Только сейчас он заметил, что в рощах, вдоль большой дороги, тут и там стояли деревья с засохшими ветвями.
«Сохнут корни в глубине, листва мертвеет и уносится ветрами… — с горечью думал мастер. — О великое солнце, вечный наш бог! Почему мир полон темноты, в то время как ты даришь нам столько света! Кто похищает у человека разум и сбивает его с праведного пути?»
Полный гнева и неприязни к обитателям этого города, Басчейле выхватил из колчана стрелу, приладил к луку и пустил в сторону Дувры, что склонилась к ногам Мука-пориса.
Дома он рассказал Ептале и Мирице о своем путешествии.
— Будут еще жить на этой земле достойные люди, — проговорила жена в раздумье. — Не может пропасть так быстро столь большой и старинный род, как наш. Поднимутся из земли-матушки другие народы, а мы все равно будем жить… Может, они не сразу нас узнают или скажут, что мы были покорны чужакам, что прожили бесплодную жизнь в смирении. Все это будет правдой и неправдой, потому что люди слабы и беспомощны перед предательством и проклятиями. Но наша душа: любовь к земле, к труду, к песне — все это останется. Почувствуют ее потомки в сказках про пастухов и овечек, про драконов и страшилищ…

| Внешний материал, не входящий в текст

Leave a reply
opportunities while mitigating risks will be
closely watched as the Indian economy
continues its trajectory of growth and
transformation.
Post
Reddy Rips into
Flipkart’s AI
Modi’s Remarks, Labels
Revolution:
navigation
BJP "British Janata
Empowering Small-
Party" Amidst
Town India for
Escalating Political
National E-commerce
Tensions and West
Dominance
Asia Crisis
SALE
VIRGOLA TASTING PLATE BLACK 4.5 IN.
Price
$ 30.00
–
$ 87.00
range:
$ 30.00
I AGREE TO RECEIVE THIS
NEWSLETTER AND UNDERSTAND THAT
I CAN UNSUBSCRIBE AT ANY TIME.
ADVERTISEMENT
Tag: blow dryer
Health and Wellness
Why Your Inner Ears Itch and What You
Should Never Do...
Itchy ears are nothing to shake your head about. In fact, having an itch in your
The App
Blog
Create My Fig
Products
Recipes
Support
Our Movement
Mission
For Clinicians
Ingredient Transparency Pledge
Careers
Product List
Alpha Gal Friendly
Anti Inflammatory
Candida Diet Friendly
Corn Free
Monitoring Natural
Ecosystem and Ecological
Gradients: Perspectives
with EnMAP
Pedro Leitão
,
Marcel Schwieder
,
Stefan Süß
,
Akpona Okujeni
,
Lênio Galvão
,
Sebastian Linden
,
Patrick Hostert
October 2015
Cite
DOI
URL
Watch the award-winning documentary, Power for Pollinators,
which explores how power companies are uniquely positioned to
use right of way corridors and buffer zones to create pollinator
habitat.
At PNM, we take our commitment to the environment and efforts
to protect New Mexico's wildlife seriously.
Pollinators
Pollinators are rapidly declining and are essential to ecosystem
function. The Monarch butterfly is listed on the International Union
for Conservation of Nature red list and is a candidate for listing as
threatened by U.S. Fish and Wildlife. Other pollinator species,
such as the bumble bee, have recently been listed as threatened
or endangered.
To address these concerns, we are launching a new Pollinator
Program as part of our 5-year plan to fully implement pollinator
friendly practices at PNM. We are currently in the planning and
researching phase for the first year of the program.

Ептала оставила мастера размышлять над пережитым и ушла к своим посевам на плато, — ведь только так понимала она свой долг перед матерью-землей: растить хлеб. Потому что если у человека есть хлеб — есть у него и душа. И сможет он подняться со всеми горами, холмами и лесами против тех, кто хочет сломить его или истребить. Способность зерна к жизни — прорастанию и возрождению — была высшим доказательством ее правоты…
Глава шестая
СТОНУЩИЕ ПТИЦЫ
Две кибитки монотонно поскрипывали. Массивные колеса оставляли глубокие следы в рыхлой земле. Когда проезжали по местам, где прошли до них стада кочевников, возы скрипели всеми своими «суставами» — так была обезображена земля ухабами и кочками.
Ветер дул с большого моря. Иногда его порывы особенно сильно колыхали травы и вздымали полы шатров на повозках. Волны ковыля набегали друг за другом. Стрекот кузнечиков и свист сусликов заполнили степь от края до края. Где-то в синеватой дали вырисовывалась гряда облаков, словно горная цепь, висящая над водным простором.
«Там, впереди, море», — думала Роместа, вспоминая рассказы дедушки Артилы. Он говорил: «Если увидишь море, не пугайся. Море — это просто большая яма, полная воды. Давно, очень давно прошел по земле великан, который задумал дойти до хижины, из которой выходило по утрам солнце. Шагал он через разные страны и оставлял на земле следы. Споткнулся как-то одной ногой о границу фракийской земли. Земля была мягкой, и нога его по щиколотку вошла в нее. Осталась черная вмятина — Ашхенус[26]. Дожди наполнили ее водой. Так вот на границе Фракии и Колхиды и образовалось большое море…»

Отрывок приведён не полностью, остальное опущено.